Y finalmente Roberto de Candia, feliz presencia habitual en el Liceu y donde asimismo interpretó dos roles que Bruscantini había bordado en el mismo teatro, Fra Melitone y Dulcamara:
«Es imposible resumir en pocas palabras la grandeza de un hombre como Sesto Bruscantini. La grandeza del artista es de todos conocida: la huella que dejó en el mundo de la ópera es imborrable y su legado, imprescindible. Pero aún lo es más la importancia que ha tenido en la vida de personas como yo, que hemos tenido la suerte y el honor de estar cerca de él en su esfera privada, en esos momentos íntimos llenos de humanidad y cultura.
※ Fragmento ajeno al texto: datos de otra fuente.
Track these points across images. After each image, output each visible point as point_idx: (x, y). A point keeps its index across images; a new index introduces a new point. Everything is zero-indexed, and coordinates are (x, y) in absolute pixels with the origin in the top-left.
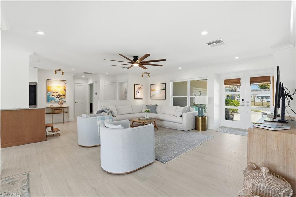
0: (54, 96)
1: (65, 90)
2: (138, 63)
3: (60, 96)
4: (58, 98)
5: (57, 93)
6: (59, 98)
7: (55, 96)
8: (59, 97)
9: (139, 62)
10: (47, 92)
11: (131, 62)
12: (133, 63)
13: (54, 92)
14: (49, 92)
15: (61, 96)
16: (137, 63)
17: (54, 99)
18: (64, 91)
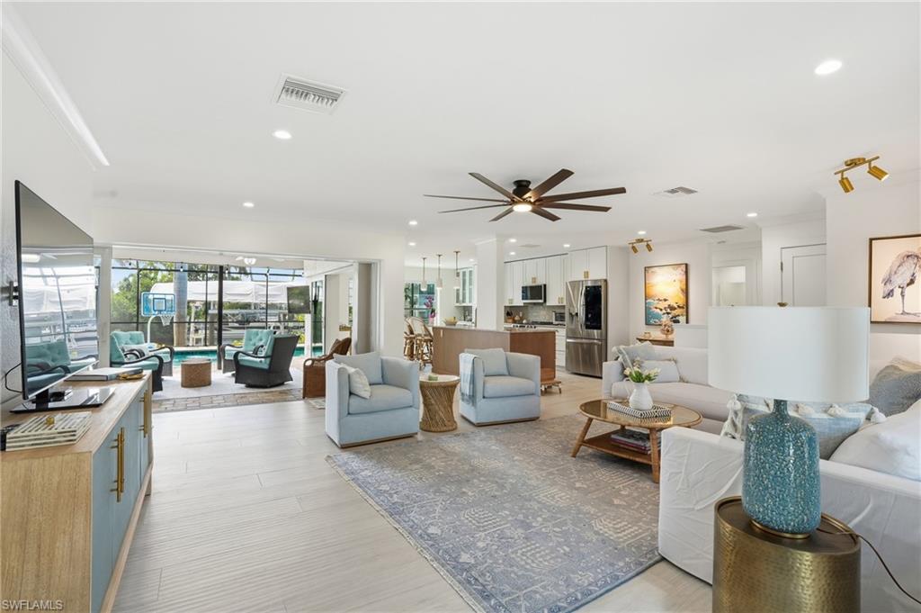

Me siento afortunado de haber sido uno de esos elegidos y de tener la responsabilidad de continuar con su ejemplo y su lección. Una tarea pesada y nada fácil pero que no puedo dejar de llevar a cabo: es la única forma que conozco de rendirle homenaje y agradecerle por tanto. ¡Gracias, Maestro!».
Hago mío también ese «¡Gracias, Maestro!» lamentando, con mi mejor sonrisa y lleno de afecto, no haberle conocido personalmente porque estoy convencido que hubiéramos congeniado mucho. Por fortuna su legado es inmenso y su recuerdo imperecedero.
P.S.: Agradecimientos a Ángeles Aguadé, Asunción Aguadé, Micaela Magiera, María Uriz (también increible correctora de texto), Salvador Carbó, Roberto de Candia, Alfonso Antoniozzi, Marc Tena, Antonio Bofill, Raúl Chamorro y Aurelio M.Seco por hacer entre todos posible esta preciosa realidad de hoy que el añorado Bruscantini merecía. Sabias palabras las que compartía ayer conmigo una gran persona muy sabia: «Pienso que quizá no sea tan malo que siempre exista una minoría selecta que aprecie de verdad lo auténtico. Lo exquisito nunca será de mayorías».